Contre le harcèlement sexuel, 300 personnalités de Hollywood lancent la plateforme Time’s Up

Après le temps de la prise de parole, voici celui des mesures. Si l’année 2017 a marqué un tournant irréversible pour la cause féministe, grâce aux grandes révélations entraînées par l’affaire Weinstein, l’année 2018 s’annonce comme le début d’un bouleversement profond. La création de la plateforme Time’s Up en est la preuve.

La productrice Kathleen Kennedy, la showrunneuse Shonda Rhimes et l’actrice Natalie Portman font partie des créatrices de Time’s Up. (© Mike Marsland/Jon Kopaloff/Getty)

L’heure du harcèlement sexuel a sonné : 2018 et ses belles promesses ont vu débarquer avec elles la plateforme Time’s Up. Lancée officiellement ce lundi 1er janvier, via une lettre ouverte signée par des centaines de grands noms du cinéma, cette initiative aspire à venir en aide aux victimes de harcèlement et d’agression sexuels (hommes comme femmes) dans le monde du travail.

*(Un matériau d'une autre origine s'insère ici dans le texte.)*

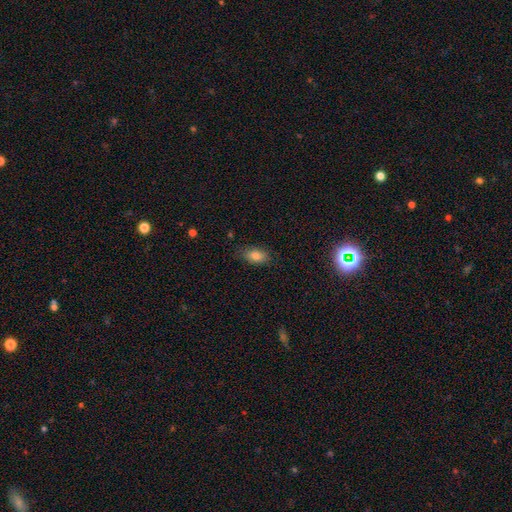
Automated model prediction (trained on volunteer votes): A smooth galaxy with no disk features (82%) that is in between round and cigar-shaped (88%).

Vote fractions:
- Smooth or featured? smooth: 82% / star or artifact: 10% / featured or disk: 8%
- How rounded? in between: 88% / round: 9% / cigar-shaped: 3%
- Merging? none: 82% / minor disturbance: 14% / major disturbance: 3% / merger: 1%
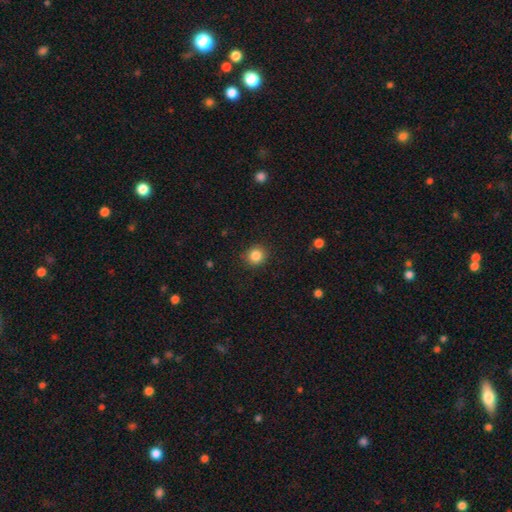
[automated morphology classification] Overall: smooth (85%). How rounded: round (90%). Merging: none (90%).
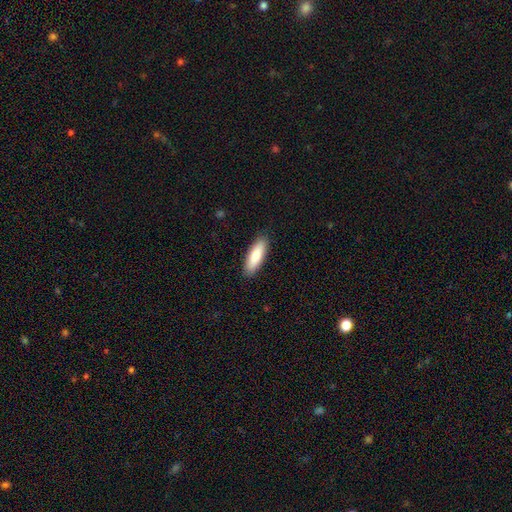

À l’origine de ce projet : pas moins de 300 femmes travaillant à Hollywood (agentes, scénaristes, réalisatrices, productrices…), pour la plupart déjà membres du mouvement #MeToo (élu "personnalité de l’année" par le magazine Time), et bien déterminées à mettre un terme à l’inégalité homme/femme, l’une des grandes injustices sur lesquelles Hollywood s’est construit.

Dans ses rangs, le groupe compte compte notamment les noms familiers des actrices Natalie Portman, Cate Blanchett, Meryl Streep, Emma Stone, Eva Longoria ou Reese Witherspoon, mais également ceux de la célèbre showrunneuse Shonda Rhimes (Grey’s Anatomy, How to get away with Murder), la productrice Kathleen Kennedy, Donna Langley (la présidente d’Universal), ou encore Tina Tchen, l’ex-cheffe de cabinet de Michelle Obama.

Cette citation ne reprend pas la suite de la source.